To cap it all, the races that Tolkien has put on the side of evil are then given a rag-bag of non-white characteristics that could have been copied straight from a BNP leaflet. Dark, slant-eyed, swarthy, broad-faced - it's amazing he doesn't go the whole hog and give them a natural sense of rhythm.

This sort of maddening superficiality will find racism, sexism or homophobia in almost anything - the colour of your bin liner, for example. "Black?!!!". J.R.R. Tolkien's work created a mythology based on Western European sensibilities, but it was set in a fantasy world. Context has to count for something. Is Yatt incapable of grasping that a literary world stuffed with hobbits, trolls, orcs and immortal Dark Lords might exist on its own terms without the need for symbolism? Can't a story possess its own meaning without us trying to snip off bits of it to glue onto our papier-mache political playthings?

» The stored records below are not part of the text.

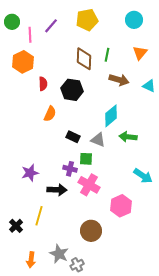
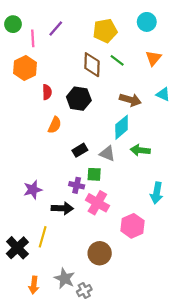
yellow pentagon: (87, 20) -> (105, 31), moved
green line: (107, 55) -> (117, 60), turned -64
brown arrow: (119, 80) -> (130, 100), moved
black rectangle: (73, 137) -> (80, 150), turned -56
cyan arrow: (143, 176) -> (157, 193), turned 66
black cross: (16, 226) -> (17, 248), size x1.5

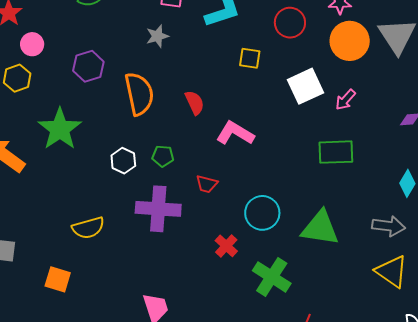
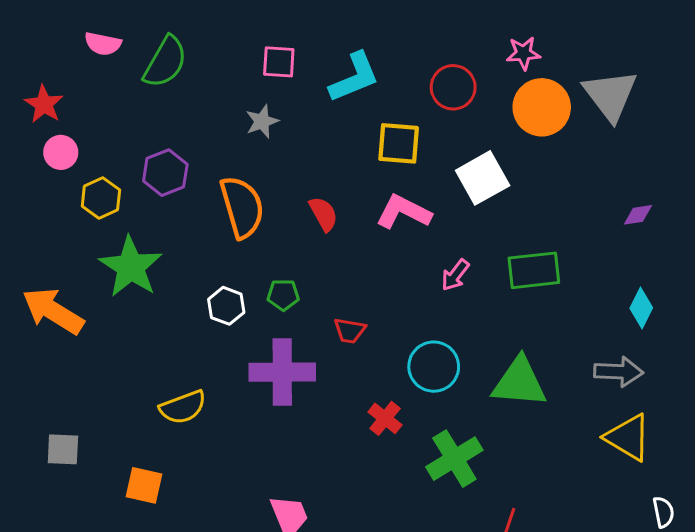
pink circle: (32, 44) -> (61, 152), moved
yellow square: (250, 58) -> (399, 143), size x1.4
yellow hexagon: (17, 78) -> (101, 198), moved
pink arrow: (345, 100) -> (455, 275), moved
pink L-shape: (235, 133) -> (404, 212), moved
green cross: (272, 277) -> (454, 459), turned 30

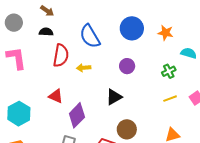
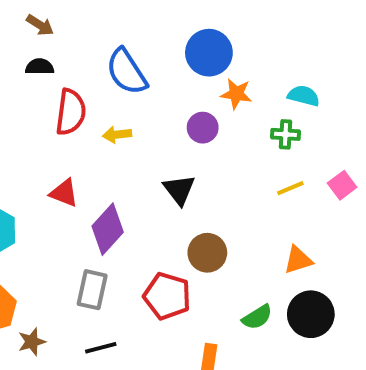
orange star: (166, 33) -> (236, 94), moved
cyan semicircle: (189, 53) -> (304, 96), moved
green cross: (169, 71) -> (286, 134), turned 32
black triangle: (114, 97) -> (179, 190), turned -36

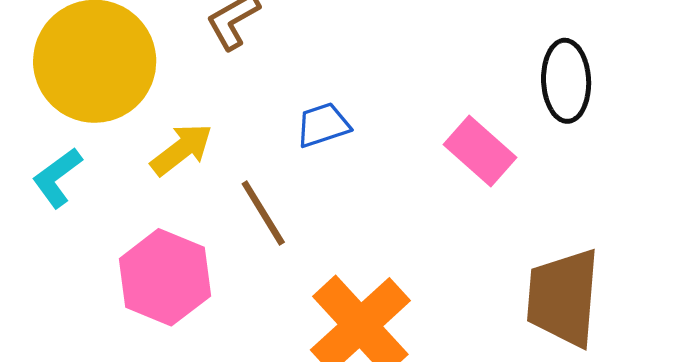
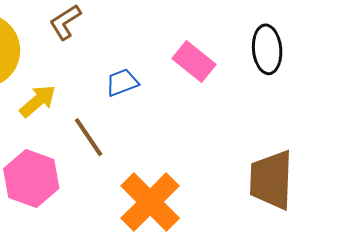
pink rectangle: (480, 151) -> (194, 61), moved

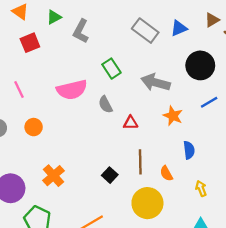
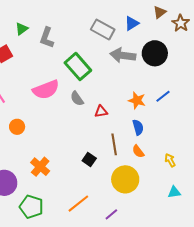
green rectangle: (111, 69) -> (78, 67), size x1.5
gray arrow: (156, 82) -> (123, 55), moved
blue line: (209, 102) -> (163, 96), moved
blue semicircle: (189, 150) -> (138, 127), moved

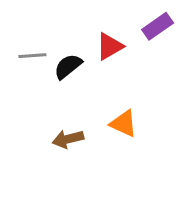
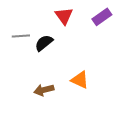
red triangle: (110, 46) -> (64, 16), moved, turned -36

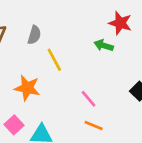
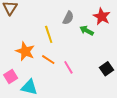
gray semicircle: (34, 35) -> (68, 18), moved
orange line: (94, 126) -> (48, 60), moved

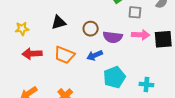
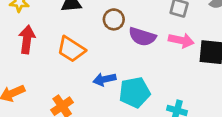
red arrow: (32, 54) -> (27, 39), turned 90
blue arrow: (95, 55) -> (104, 79), moved

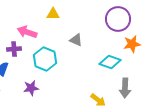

Tolkien himself agreed with Mrs. Malaprop that allegories should remain on the banks of the Nile, yet critics both amateur and professional continue to dredge up masses of metaphors from his work. One of the things that has made The Lord of the Rings so enduring is its openness to interpretation: environmentalists, conservatives, libertarians and liberals all find their own meanings in it. But if we absolutely have to pin down "what it means" to us can we at least try to do it in a sensible way? Yatt ends up applying the boneheaded determinism he accuses Tolkien of: in his argument dark skinned people are defined by their ethnicity, not their actions. Are the hobbits also stereotypes - of vertically-challenged bumptious yokels?

Steven Chapman has fun with this too, plus a few snippets of what might happen if David Blunkett were Home Secretary of Middle Earth.

I'm not one to breathlessly promote upcoming blockbusters, and it's been a long time since I got really excited about a new movie.

But I'll tell you - for the first time in ages, I am counting the days.

Oh good grief. Did anyone tell Helen Kolawole that it's just a fucking television programme?

We fade to grey

New job this week, so blogging will be a bit lighter than usual.

If you're intrigued by optical illusions have a look at this. Yes, it's true. Via The Volokhs.